As America waits for the auditors to sift through the
wreckage of the JPMorgan investment bungle, I have been trying to get my mind
around the $2 billion “error in judgment.” Changing lanes without looking over your
shoulder is an error in judgment. Having
too many drinks is an error in judgment.
Wearing a striped tie with a plaid shirt is an error in judgment. A $2 billion dollar loss in an unstable
financial market has the potential to grow into a cataclysmic financial tsunami. As the markets closed down today, I wondered
how many aftershocks we would endure because of this “mistake.”
As a young child, my
parents were fond of teaching the meaning of the word “consequences.” We all know that you don’t “cry over spilled
milk,” but at the same time my father made it clear that “if you shoot a man
dead, he’s dead.” There is no “oops,”
you don’t get a “do over,” and you cannot undo the damage by saying it was a mistake. This was underscored by the anthem from one
of my favorite TV shows of that era, Baretta, which reminded “Don’t do
the crime if you can’t do the time.”
For the last several days, news chatter has resumed the talk
of reform in the industry, but one word I never hear mentioned is “consequences.” It seems to me that the pundits have missed the
obvious solution: tie executive bonuses
to company performance. No chief officer
should reap a huge compensation payout if the institution fails to perform on
their watch. In much the same fashion as
a captain that goes down with the ship, a CEO’s fate should reflect the
consequences of his or her leadership. Even better, bonus compensation should be
escrowed—two, three, even five years—to ensure that published results stand up
over time.
I have never been a great financial risk taker. Long ago I was told that only through great
risks can you reap great rewards. I used
to be an executive at a Fortune 100 corporation. We were always told that the people who made
the most money in the company were the ones who took the biggest risks. The
CEO at the time evaluated the future prospects of his employees by looking at
how close they lived to the edge. He loved sales people who were commission based, especially those who sunk all of their commissions into a new home they could not afford. He
looked for people who had expensive tastes like Rolex watches, Mont Blanc pens,
and hand tailored suits. He made it a
point to walk through the company parking lot, finding out who drove the newest
and most expensive cars. He admired and rewarded those who
were "hungry" because he knew that these were the people who would
help him drive up the stock price to his bonus target.

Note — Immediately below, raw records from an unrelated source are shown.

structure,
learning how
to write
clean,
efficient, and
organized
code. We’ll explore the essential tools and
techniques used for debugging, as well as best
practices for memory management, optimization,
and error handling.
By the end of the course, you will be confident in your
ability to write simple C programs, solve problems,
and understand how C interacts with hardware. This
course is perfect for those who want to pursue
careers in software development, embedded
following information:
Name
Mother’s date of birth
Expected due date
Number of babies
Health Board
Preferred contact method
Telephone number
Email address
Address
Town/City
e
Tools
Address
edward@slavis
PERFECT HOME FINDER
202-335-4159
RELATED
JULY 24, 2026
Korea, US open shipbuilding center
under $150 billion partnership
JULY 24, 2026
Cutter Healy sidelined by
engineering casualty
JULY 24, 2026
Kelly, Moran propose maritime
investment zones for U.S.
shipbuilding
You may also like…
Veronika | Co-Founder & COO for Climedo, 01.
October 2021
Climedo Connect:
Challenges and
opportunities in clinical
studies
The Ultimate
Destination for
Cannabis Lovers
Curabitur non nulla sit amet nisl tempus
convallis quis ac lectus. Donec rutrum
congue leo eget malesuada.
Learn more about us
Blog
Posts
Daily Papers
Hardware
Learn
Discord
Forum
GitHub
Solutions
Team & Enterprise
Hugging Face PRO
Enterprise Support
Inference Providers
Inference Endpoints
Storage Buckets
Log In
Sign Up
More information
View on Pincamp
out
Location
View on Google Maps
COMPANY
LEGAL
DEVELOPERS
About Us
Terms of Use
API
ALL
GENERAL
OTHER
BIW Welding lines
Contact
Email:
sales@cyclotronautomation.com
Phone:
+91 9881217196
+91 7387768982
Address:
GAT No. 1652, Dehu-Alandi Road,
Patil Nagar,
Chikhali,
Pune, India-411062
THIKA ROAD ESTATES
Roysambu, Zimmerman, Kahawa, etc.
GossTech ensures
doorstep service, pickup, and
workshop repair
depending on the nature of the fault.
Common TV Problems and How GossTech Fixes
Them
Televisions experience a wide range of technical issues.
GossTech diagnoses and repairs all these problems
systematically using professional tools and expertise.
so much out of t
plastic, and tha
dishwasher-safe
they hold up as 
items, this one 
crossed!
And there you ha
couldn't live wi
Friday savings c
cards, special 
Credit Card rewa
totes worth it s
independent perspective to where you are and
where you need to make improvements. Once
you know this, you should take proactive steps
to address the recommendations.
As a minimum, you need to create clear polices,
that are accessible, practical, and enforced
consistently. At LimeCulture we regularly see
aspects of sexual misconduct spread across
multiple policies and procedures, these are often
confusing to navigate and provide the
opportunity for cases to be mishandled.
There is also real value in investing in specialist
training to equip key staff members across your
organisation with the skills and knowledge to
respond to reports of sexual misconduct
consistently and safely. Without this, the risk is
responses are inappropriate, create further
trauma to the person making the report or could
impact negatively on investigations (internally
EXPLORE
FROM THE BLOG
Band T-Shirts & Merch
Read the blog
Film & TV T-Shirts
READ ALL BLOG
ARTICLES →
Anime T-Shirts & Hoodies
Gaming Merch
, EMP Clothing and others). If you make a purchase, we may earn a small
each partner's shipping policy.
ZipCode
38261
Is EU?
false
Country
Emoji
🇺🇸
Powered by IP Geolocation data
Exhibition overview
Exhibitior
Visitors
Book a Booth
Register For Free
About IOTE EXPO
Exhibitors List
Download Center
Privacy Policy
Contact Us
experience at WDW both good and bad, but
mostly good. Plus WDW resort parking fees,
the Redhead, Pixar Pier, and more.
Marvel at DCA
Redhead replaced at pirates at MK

One day I was told that the CEO inquired to one of my
colleagues about my husband’s career, wondering why he chose to work in
academics rather than going into private practice. He asked, “Couldn’t he make much more
money in private practice?” The answer
was, ‘yes,’ but that my husband enjoyed the rewards of research and teaching. By report, this made him shutter visibly with
disgust.
I spent almost thirteen years at this company. It was gratifying to see our industry change
in direct relation to the work we did. I
loved collaborating with clients and helping to forge the company’s strategic vision. As I worked my way up the corporate ladder,
the CEO kept questioning my “worthiness” as a key employee because my family’s
humble lifestyle, to him, indicated that I was not hungry enough. He did not understand concepts like
intellectual fulfillment or personal integrity.
On the other hand, he certainly
depended upon me to craft the company story that he related to the investor
community.
I admire those who have the ability to make sense—and money—out
of investments. I will never have the
stomach to be a financial high flyer. I
need to see a direct relationship between the work that I do and what I get to
put in my pocket. I cannot help but
think that a big windfall always comes at someone else’s expense. I blame my father and his many lectures on
consequences for this self-limiting ethos.
There is someone else I know who is spending a lot of time
these days thinking about consequences.
That “former” CEO is serving four concurrent ten-year sentences in
federal prison for securities fraud. Clearly
his aversion to my business values was an “error in judgment.”